WHAT TO PRODUCE
In the material below, begin at the line that has "का आयोजन करें।", stop after the line that has "Augenanomalien führt", and transcribe those lines exactly, without pictures.

EXERCISE MATERIAL
┄┄┄┄┄┄┄┄┄┄┄┄┄┄┄┄┄┄┄┄

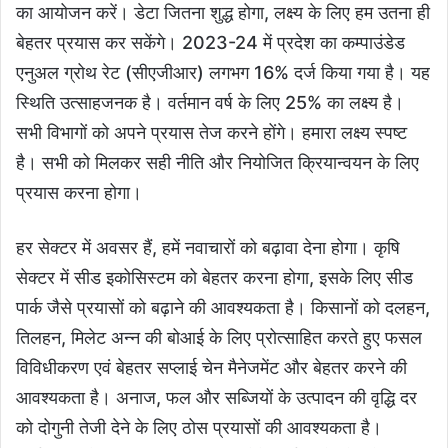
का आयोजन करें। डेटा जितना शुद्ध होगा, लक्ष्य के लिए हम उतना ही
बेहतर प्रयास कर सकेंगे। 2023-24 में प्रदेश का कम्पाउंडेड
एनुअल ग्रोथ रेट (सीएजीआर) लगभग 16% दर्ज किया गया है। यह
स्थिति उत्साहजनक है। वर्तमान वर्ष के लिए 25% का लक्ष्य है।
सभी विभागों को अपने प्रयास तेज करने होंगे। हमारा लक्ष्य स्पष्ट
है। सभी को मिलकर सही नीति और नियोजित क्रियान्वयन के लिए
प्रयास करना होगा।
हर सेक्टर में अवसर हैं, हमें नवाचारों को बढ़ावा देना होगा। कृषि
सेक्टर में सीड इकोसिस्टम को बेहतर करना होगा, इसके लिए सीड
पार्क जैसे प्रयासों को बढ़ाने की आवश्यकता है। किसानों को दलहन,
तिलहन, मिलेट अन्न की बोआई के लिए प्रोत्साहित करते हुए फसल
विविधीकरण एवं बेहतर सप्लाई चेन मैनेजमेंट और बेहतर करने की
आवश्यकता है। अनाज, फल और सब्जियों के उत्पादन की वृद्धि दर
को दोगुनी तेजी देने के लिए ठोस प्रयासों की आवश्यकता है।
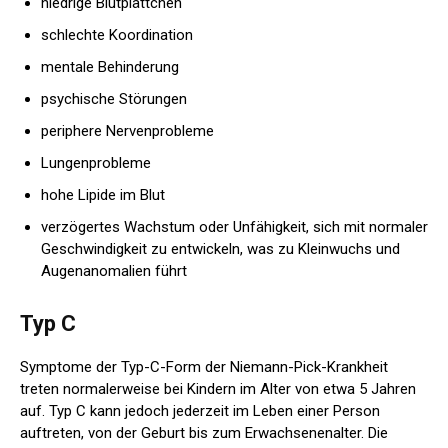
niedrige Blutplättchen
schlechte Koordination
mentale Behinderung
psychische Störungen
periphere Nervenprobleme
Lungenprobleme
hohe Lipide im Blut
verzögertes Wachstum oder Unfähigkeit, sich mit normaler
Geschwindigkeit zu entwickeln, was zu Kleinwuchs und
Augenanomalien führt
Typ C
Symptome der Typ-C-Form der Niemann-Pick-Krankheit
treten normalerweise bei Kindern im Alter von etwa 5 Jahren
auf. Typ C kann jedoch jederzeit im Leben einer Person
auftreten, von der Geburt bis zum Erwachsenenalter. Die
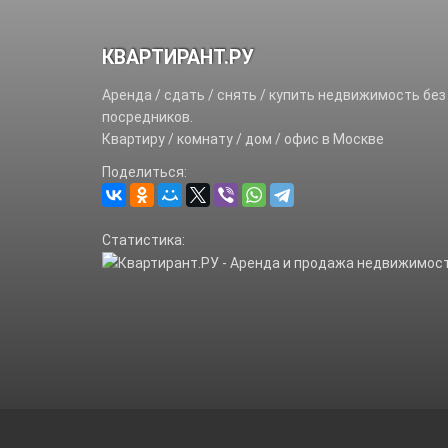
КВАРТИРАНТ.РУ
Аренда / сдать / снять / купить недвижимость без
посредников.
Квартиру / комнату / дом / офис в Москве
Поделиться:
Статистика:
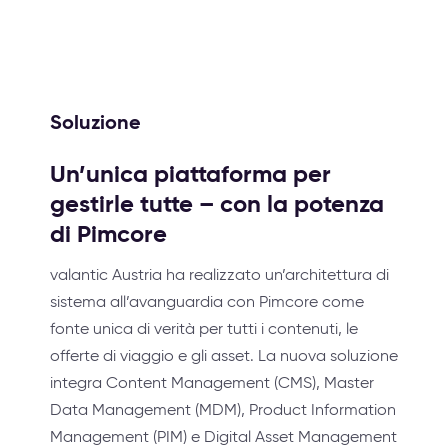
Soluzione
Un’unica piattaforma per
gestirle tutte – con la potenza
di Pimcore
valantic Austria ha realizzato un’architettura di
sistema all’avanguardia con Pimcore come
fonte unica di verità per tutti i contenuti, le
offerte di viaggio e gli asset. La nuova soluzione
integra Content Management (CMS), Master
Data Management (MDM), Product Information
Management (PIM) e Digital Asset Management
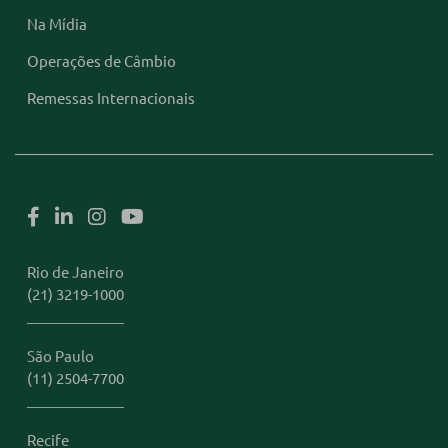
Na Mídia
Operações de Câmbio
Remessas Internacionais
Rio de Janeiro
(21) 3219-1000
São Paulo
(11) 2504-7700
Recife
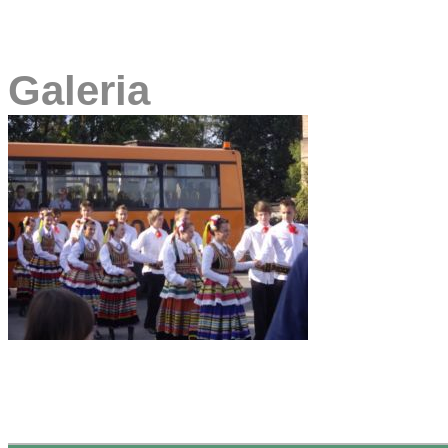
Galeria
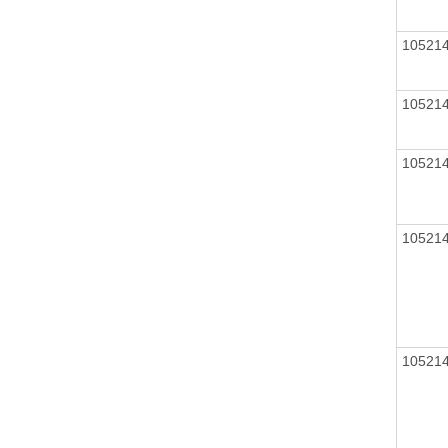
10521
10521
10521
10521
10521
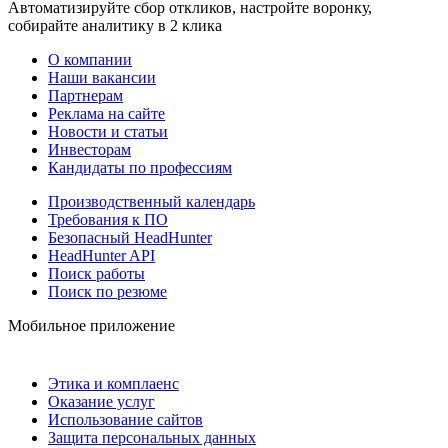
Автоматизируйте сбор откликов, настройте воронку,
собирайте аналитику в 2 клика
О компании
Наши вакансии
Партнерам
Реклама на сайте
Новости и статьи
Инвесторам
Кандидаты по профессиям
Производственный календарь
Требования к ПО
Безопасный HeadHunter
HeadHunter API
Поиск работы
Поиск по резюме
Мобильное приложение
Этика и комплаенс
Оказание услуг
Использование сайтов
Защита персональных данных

┄┄┄┄┄┄┄┄┄┄┄┄┄┄┄┄┄┄┄┄

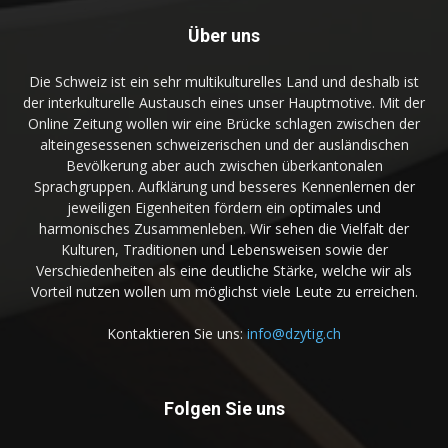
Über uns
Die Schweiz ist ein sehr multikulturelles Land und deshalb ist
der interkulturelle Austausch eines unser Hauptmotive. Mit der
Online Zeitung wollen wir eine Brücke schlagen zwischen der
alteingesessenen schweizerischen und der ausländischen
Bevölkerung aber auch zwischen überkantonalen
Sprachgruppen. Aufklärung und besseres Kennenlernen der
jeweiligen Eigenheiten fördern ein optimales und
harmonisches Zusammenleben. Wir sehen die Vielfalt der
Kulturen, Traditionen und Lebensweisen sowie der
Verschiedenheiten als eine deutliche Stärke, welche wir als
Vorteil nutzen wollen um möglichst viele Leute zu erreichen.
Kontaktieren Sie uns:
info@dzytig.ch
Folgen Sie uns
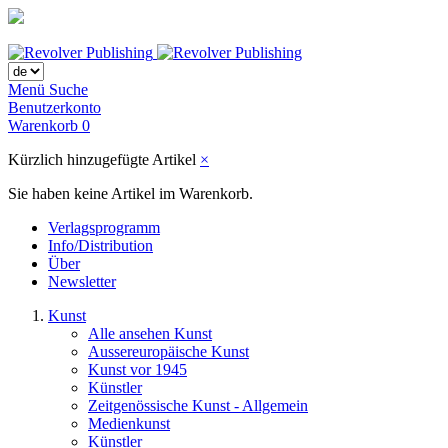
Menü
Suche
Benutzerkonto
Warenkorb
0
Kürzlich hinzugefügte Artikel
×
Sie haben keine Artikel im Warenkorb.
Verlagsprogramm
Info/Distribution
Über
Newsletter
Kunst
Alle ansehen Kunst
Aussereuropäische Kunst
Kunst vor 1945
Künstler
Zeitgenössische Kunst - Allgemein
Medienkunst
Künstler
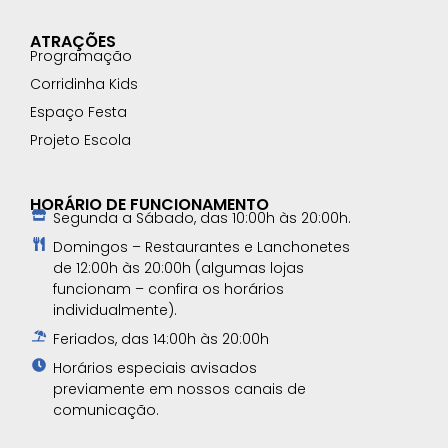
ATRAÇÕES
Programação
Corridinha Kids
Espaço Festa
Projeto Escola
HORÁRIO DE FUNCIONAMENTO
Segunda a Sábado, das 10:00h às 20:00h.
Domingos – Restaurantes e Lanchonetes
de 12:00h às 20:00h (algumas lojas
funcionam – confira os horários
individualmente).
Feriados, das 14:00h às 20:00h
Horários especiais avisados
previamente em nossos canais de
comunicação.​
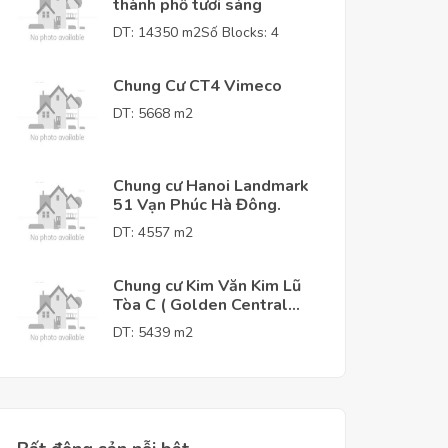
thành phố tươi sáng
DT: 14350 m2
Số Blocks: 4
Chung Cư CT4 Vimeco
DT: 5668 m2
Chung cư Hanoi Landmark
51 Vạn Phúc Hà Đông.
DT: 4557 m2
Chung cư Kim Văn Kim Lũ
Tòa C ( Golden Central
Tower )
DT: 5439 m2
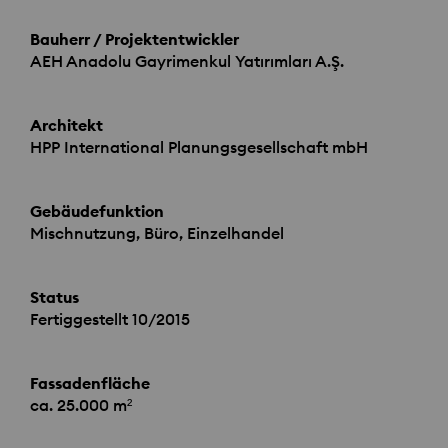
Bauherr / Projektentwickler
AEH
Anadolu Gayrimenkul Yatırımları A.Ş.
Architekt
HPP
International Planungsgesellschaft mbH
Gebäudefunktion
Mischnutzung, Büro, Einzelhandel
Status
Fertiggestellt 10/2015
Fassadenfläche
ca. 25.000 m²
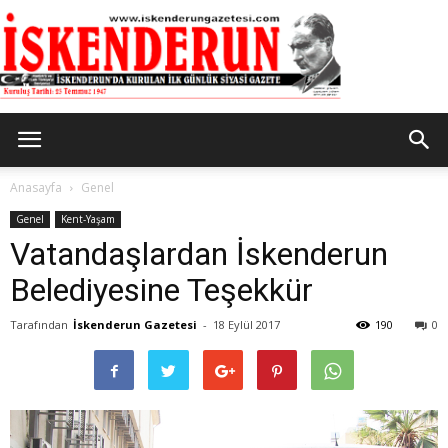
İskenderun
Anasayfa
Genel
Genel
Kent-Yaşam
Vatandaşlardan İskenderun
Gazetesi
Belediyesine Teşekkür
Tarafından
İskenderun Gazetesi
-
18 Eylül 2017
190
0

┄┄┄┄┄┄┄┄┄┄┄┄┄┄┄┄┄┄┄┄

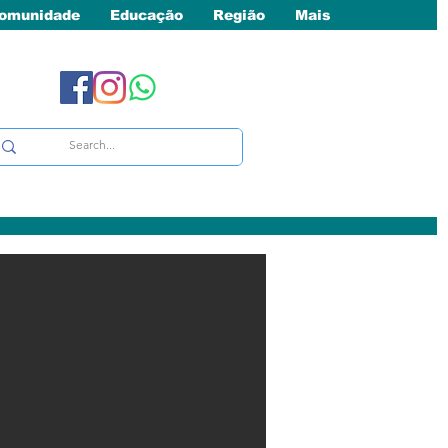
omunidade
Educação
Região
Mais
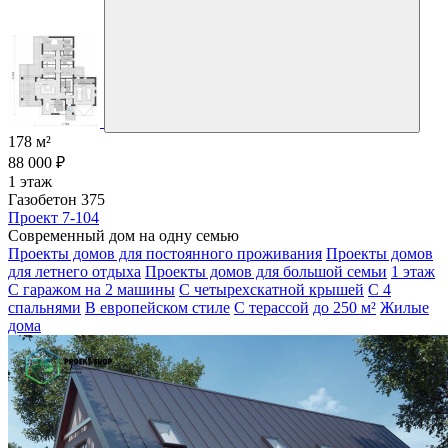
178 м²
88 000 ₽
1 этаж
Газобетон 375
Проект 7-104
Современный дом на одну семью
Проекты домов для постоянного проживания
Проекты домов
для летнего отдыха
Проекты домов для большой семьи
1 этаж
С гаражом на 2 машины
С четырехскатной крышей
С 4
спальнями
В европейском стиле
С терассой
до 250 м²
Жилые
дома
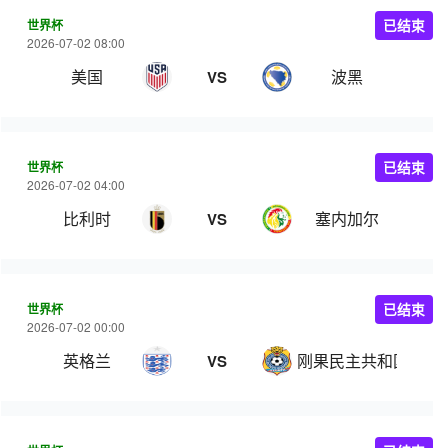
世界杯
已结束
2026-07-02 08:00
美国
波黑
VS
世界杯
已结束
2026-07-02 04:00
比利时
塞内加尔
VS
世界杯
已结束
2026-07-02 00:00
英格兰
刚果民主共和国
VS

┄┄┄┄┄┄┄┄┄┄┄┄┄┄┄┄┄┄┄┄

ANSWER SECTION
का आयोजन करें। डेटा जितना शुद्ध होगा, लक्ष्य के लिए हम उतना ही
बेहतर प्रयास कर सकेंगे। 2023-24 में प्रदेश का कम्पाउंडेड
एनुअल ग्रोथ रेट (सीएजीआर) लगभग 16% दर्ज किया गया है। यह
स्थिति उत्साहजनक है। वर्तमान वर्ष के लिए 25% का लक्ष्य है।
सभी विभागों को अपने प्रयास तेज करने होंगे। हमारा लक्ष्य स्पष्ट
है। सभी को मिलकर सही नीति और नियोजित क्रियान्वयन के लिए
प्रयास करना होगा।
हर सेक्टर में अवसर हैं, हमें नवाचारों को बढ़ावा देना होगा। कृषि
सेक्टर में सीड इकोसिस्टम को बेहतर करना होगा, इसके लिए सीड
पार्क जैसे प्रयासों को बढ़ाने की आवश्यकता है। किसानों को दलहन,
तिलहन, मिलेट अन्न की बोआई के लिए प्रोत्साहित करते हुए फसल
विविधीकरण एवं बेहतर सप्लाई चेन मैनेजमेंट और बेहतर करने की
आवश्यकता है। अनाज, फल और सब्जियों के उत्पादन की वृद्धि दर
को दोगुनी तेजी देने के लिए ठोस प्रयासों की आवश्यकता है।
niedrige Blutplättchen
schlechte Koordination
mentale Behinderung
psychische Störungen
periphere Nervenprobleme
Lungenprobleme
hohe Lipide im Blut
verzögertes Wachstum oder Unfähigkeit, sich mit normaler
Geschwindigkeit zu entwickeln, was zu Kleinwuchs und
Augenanomalien führt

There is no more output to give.